Data cleaning
Making datasets less noisy to improve quality of translation.
Regular pipeline
Config setting:
use-opuscleaner: false
Dataset fixing
Some datasets require fixes like detokenization. Dataset and language specific fixes are implemented in https://github.com/mozilla/translations/tree/main/pipeline/clean/fixes. Naming convention:
<dataset_name>.sh
for parallel dataset cleaning<dataset_name>.<lang>.sh
for language specific cleaning of parallel or monolingual dataset/
in dataset name should be replaced with_
Cleaning scripts
Make sure the language is present in clean_parallel script.
Bicleaner
It is recommended to use Bicleaner ML models to filter noisy data. See the bicleaner documentation for more details on how to configure it.
OpusCleaner
Another option is to use an all-in-one cleaning tool OpusCleaner by HPLT project.
Config setting:
use-opuscleaner: "true"
To enable custom per-dataset filter configs add:
opuscleaner-mode: "custom"
Custom filter configs
The idea behind OpusCleaner is customizing filter rules for each language pair and dataset to get a training corpus with less noise and train higher quality translation models.

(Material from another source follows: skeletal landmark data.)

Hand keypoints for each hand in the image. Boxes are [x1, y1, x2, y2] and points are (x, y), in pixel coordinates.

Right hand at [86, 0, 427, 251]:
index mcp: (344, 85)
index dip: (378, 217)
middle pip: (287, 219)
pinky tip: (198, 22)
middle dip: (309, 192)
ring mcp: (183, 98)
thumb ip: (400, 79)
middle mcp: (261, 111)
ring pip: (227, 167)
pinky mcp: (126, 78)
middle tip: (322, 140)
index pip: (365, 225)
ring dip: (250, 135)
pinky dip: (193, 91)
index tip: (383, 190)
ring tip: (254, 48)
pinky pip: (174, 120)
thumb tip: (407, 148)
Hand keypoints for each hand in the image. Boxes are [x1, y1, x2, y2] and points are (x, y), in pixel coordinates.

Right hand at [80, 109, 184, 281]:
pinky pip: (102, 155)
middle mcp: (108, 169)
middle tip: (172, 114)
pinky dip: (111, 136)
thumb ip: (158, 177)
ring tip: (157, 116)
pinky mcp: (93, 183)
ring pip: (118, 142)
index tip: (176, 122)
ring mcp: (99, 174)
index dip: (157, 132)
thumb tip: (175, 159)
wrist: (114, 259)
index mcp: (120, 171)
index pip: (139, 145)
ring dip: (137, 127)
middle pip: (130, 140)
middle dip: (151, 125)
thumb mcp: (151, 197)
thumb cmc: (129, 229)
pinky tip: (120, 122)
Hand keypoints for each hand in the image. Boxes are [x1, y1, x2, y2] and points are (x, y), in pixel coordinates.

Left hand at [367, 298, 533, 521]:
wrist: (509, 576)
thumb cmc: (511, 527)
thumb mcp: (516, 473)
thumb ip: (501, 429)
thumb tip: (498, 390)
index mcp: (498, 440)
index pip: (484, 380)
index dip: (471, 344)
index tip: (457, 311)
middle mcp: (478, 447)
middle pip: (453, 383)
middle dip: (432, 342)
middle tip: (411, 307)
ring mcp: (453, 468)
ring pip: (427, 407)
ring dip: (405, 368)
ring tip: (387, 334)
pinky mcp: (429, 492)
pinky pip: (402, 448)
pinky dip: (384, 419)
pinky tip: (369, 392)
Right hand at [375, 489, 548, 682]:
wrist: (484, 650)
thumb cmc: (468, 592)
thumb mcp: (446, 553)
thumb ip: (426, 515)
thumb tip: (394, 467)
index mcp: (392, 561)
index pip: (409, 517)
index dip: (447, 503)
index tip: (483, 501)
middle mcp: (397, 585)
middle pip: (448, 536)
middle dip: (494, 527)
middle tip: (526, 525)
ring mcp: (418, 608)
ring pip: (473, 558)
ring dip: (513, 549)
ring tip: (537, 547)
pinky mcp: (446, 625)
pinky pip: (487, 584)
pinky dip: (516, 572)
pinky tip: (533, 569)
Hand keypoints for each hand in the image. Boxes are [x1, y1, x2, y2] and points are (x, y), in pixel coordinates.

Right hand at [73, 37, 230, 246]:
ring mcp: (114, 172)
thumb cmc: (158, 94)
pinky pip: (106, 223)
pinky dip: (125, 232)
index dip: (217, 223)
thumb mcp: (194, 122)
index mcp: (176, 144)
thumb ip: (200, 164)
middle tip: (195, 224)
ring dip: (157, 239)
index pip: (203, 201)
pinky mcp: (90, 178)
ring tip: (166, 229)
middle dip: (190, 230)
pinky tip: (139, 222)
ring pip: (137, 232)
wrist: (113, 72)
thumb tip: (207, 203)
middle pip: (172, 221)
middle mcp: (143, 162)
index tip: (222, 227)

Filtering rules can be tuned in an interactive UI.
Installation
Install the OpusCleaner UI on a server. See the installation instructions in the OpusCleaner readme.
For local usage: run from a poetry shell task opuscleaner
. Then go to http://0.0.0.0:8000
.
Making filters
Choose a language pair and download the required OPUS datasets. They will correspond to opus_...
training datasets in the training pipeline config.
Configure cleaning rules for the datasets in the UI.
Copy JSON files for the produced filters data/train-parts/*.filter.json
to pipeline/clean/opuscleaner/configs/<src-lang-code>-<trg-lang-code>/
for langauge pair and dataset specific filters (such filters will also apply to the opposite langauge pair)
or to
pipeline/clean/opuscleaner/configs/
for dataset specific filters that will apply to all language pairs.
Make sure to replace the language codes to the template values <src>
and <trg>
. See examples in the directory.
Default config
If no custom config was specified for the dataset, the default config template will be used.
Modify if needed. Some rules require specifying source or target language. The <src>
and <trg>
in the template will be automatically replaced with the trained language pair. The generated default config will be copied to the target dataset cleaning directory.
Running
Enable OpusCleaner in the training pipeline config and run the pipeline as usual. OpusCleaner will replace the default clean-corpus script.